Je vous ai fait attendre… je ne parle pas des 5 ans”.  François Hollande sait se faire pardonner, avec humour. Et les Français, invités à le rencontrer à l’ambassade de France de Washington, ne lui ont pas reproché ses 25 minutes de retard. “C’est déjà bien qu’il ait pris le temps de nous voir!” estimait Sylvie, venue du nord du Maryland.

Pendant une demi-heure, les 1.500 Français de la région ont écouté leur président, applaudi fréquemment, ri à ses plaisanteries. François Hollande était détendu, visiblement satisfait de son premier tête-à-tête avec Barack Obama, un peu plus tôt dans la journée. “C’était la première fois car j’ai eu un certain nombre de difficultés à rencontrer, avant les élections, des chefs d’État et de gouvernement”, a-t-il plaisanté, suscitant l’hilarité dans la salle.

Syrie, Iran, Afghanistan, changement climatique, mais aussi crise européenne et croissance : le chef de l’État a détaillé tous les sujets abordés avec son homologue américain, sur le ton de la confidence. “Je vous dis tout car il n’y a pas de secret, nous sommes entre citoyens français….”. La proximité séduit.  “Il nous parle comme si on était tous au même niveau, tous partenaires”, s’est réjoui Anne-Lise, de l’Alliance française de Washington.

Des bourses scolaires plutôt que la gratuité des classes

Après les grandes questions nationales, François Hollande a évoqué les thèmes “locaux”. En commençant par le sujet qui fâche: l’accès à l’enseignement français et les frais de scolarité. Et changement de cap, le président souhaite généraliser les bourses “pour permettre une véritable démocratisation de l’enseignement français”. Pas question donc de poursuivre la politique de gratuité des classes de seconde à terminale engagée par son prédécesseur. “Sur quels critères ces bourses seront-elles offertes?” s’inquiète Marie, une mère qui n’a pas scolarisé sa fllle au Lycée Français faute de moyens financiers. “Au mérite? Et si on n’a pas un enfant brillant?”

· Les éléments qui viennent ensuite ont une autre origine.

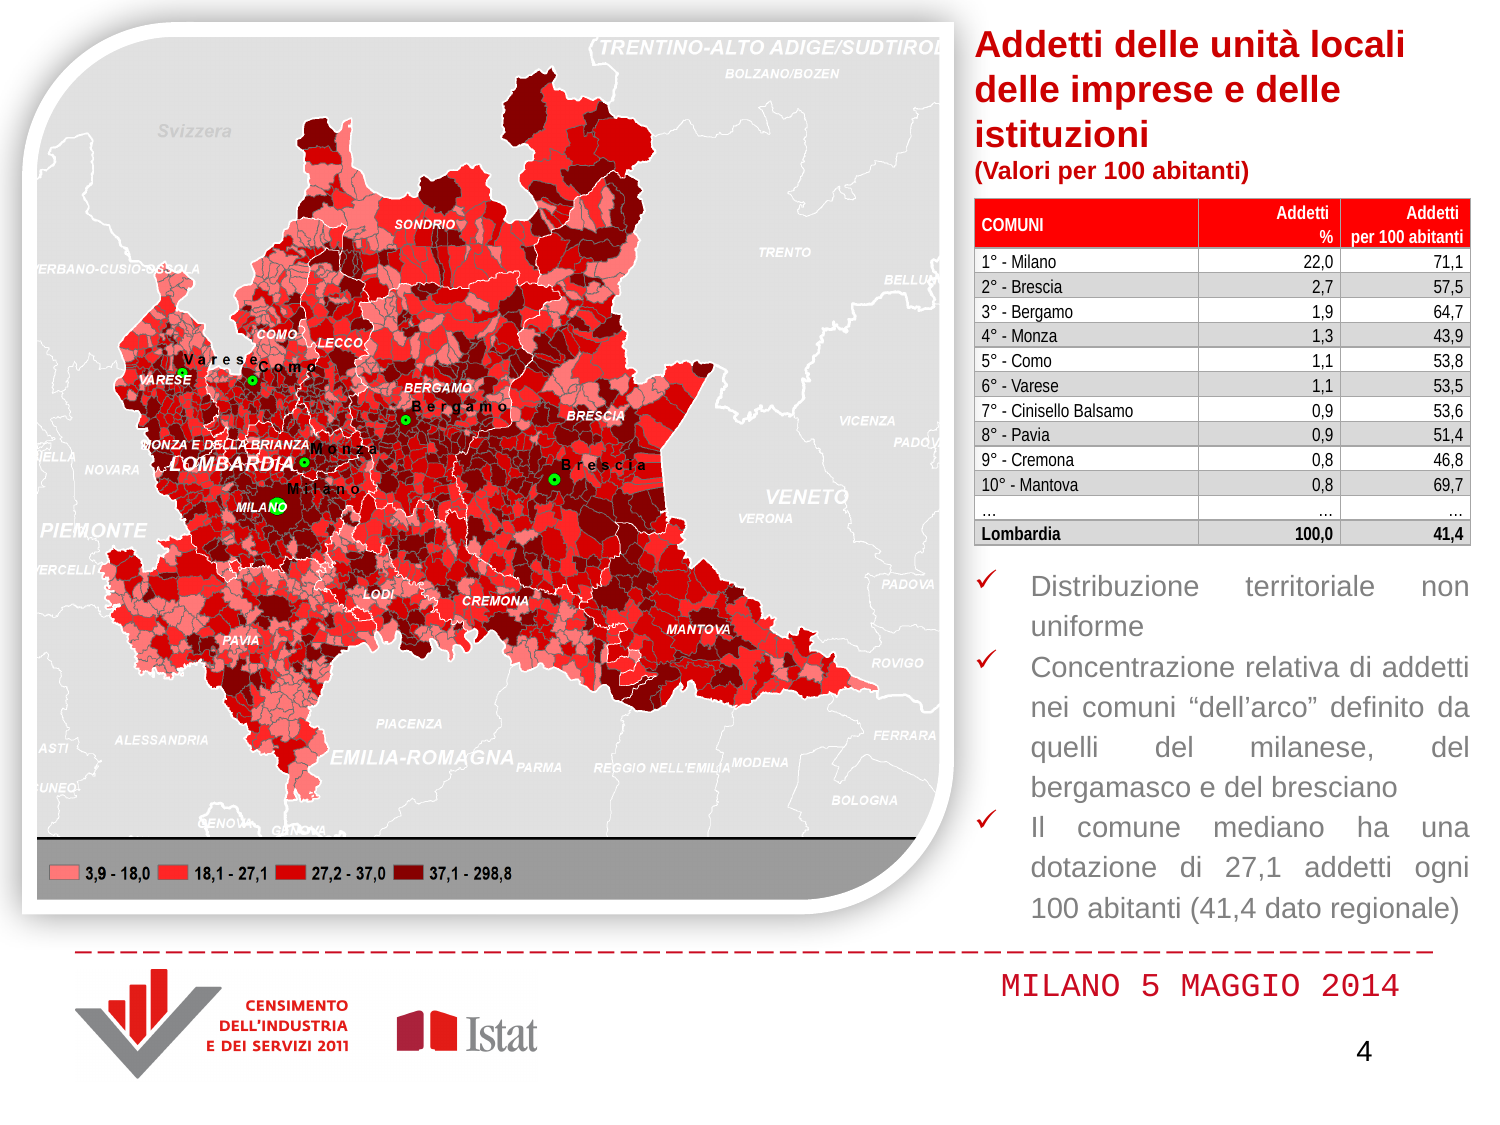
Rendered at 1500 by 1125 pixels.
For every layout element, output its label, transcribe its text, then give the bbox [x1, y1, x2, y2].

Sur le sujet très attendu de la fiscalité, François Hollande a assuré qu’il n’y aura pas d’augmentation d’impôts. “Pas de mauvaises nouvelles à attendre. Et je ne viendrai pas chercher, ici, à Washington les exilés fiscaux”. François Hollande semblait assez satisfait de sa tirade et comme pour revenir aux choses sérieuses, il a conclu par un appel patriotique, qui résonne peut-être un peu plus fortement à des milliers de kilomètres de la France. “Nous sommes tous concernés par le rayonnement de notre pays (…) nous devons influencer le reste du monde!”, a-il déclaré – après avoir rappelé, au passage, le devoir de voter aux législatives. “C’était un bon discours, positif”  jugeait Béranger, installé en Virginie depuis 6 ans. “C’était presque un discours… américain”.

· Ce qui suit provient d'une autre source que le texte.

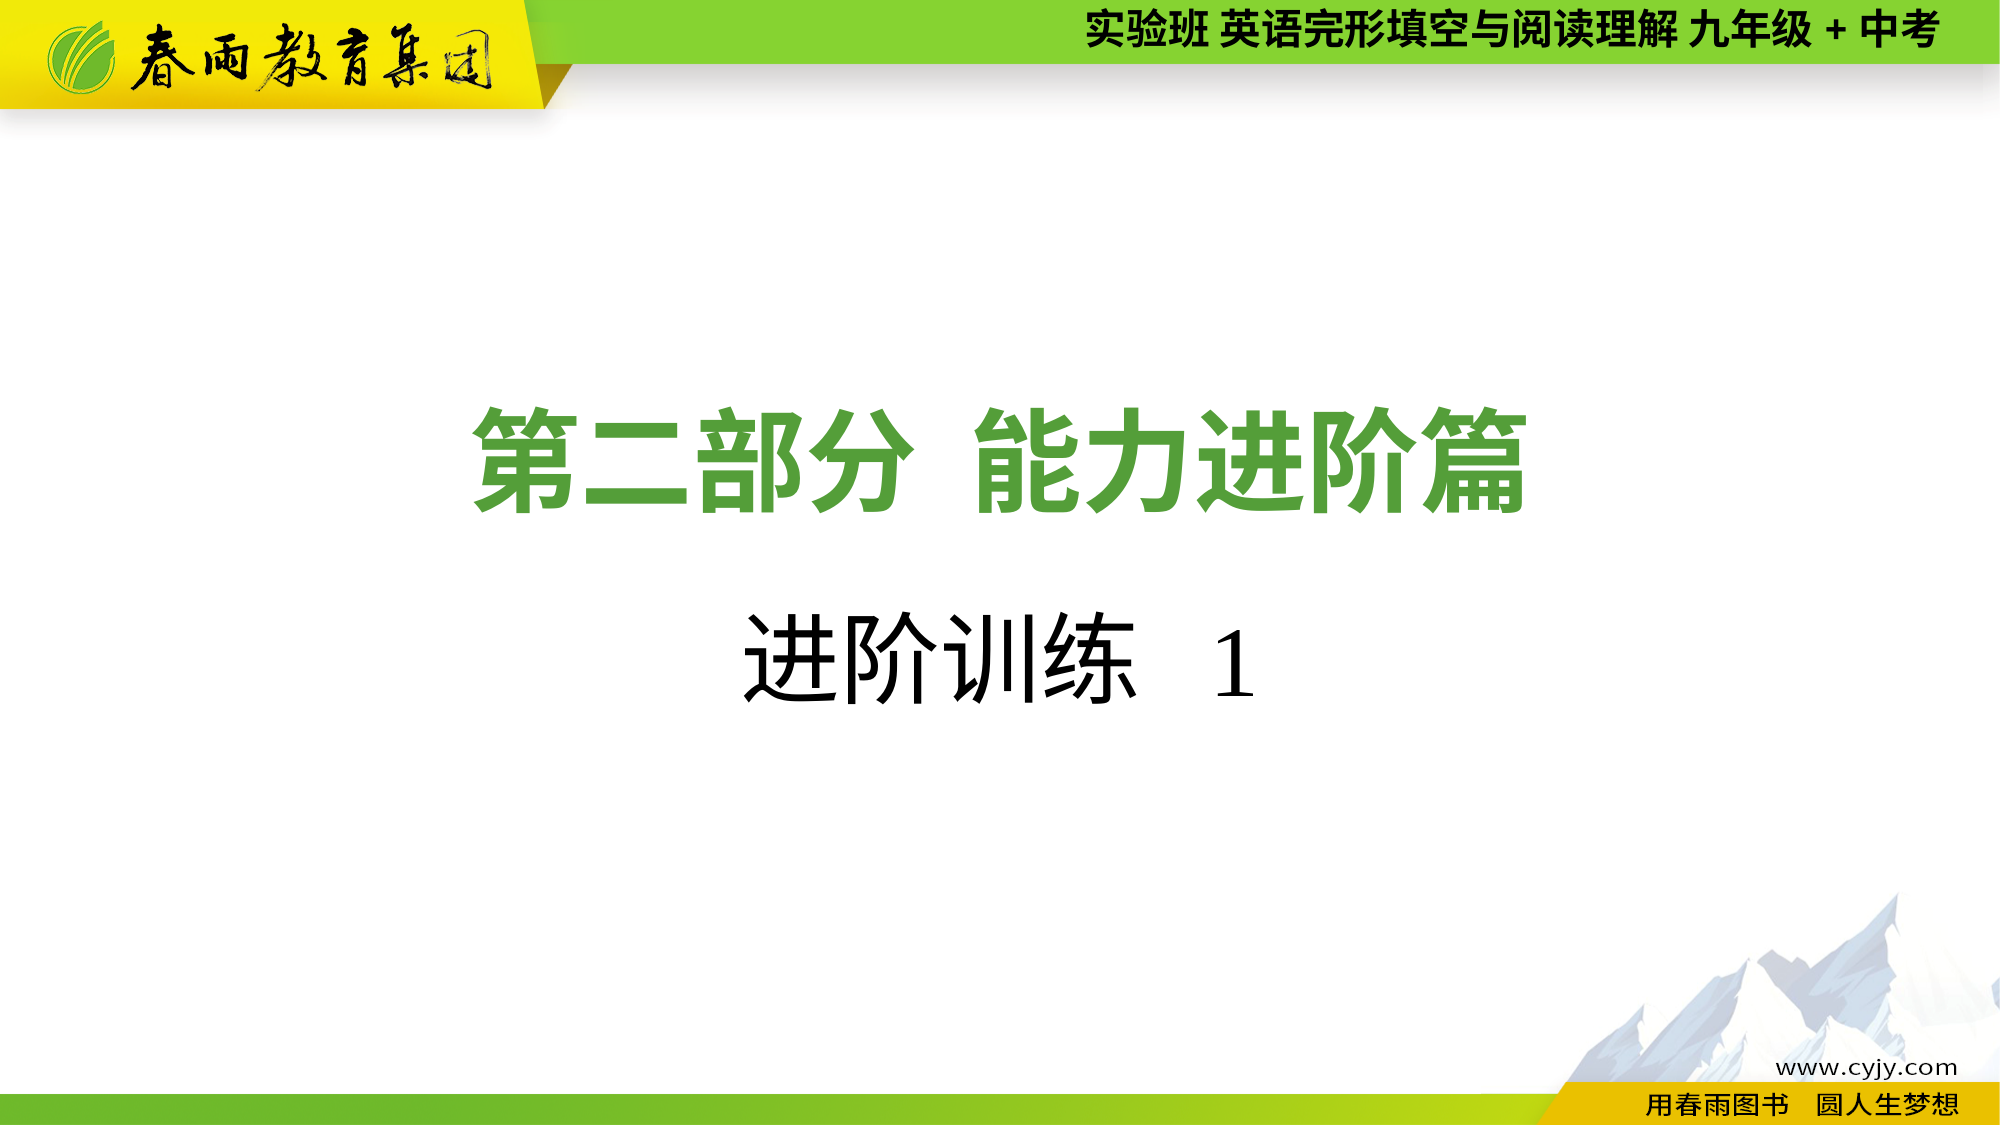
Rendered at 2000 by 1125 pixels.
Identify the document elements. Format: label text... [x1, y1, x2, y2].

Nombre de Français étaient également venus voir la Première Dame de France. Mais Valérie Trierweiler s’est faite discrète, elle n’est pas montée sur l’estrade pour rejoindre le Président, même quand il semblait un peu seul à chanter La Marseillaise face à l’assemblée. Enfin seul, pas longtemps : François Hollande s’est offert un long bain de foule d’une demi-heure, tentant de regagner, tant bien que mal, sa voiture. Ses homologues du G8 l’attendaient à une centaine de kilomètres de là, à Camp David.

Les Français, eux, se sont attardés sur les pelouses de l’ambassade, dans la douceur du soir, un verre de champagne à la main.. Ils ont découvert un président “humain”, “drôle”, “simple” et “différent”. Certains regrettaient même de ne pas l’avoir rencontré plus tôt… avant l’élection présidentielle.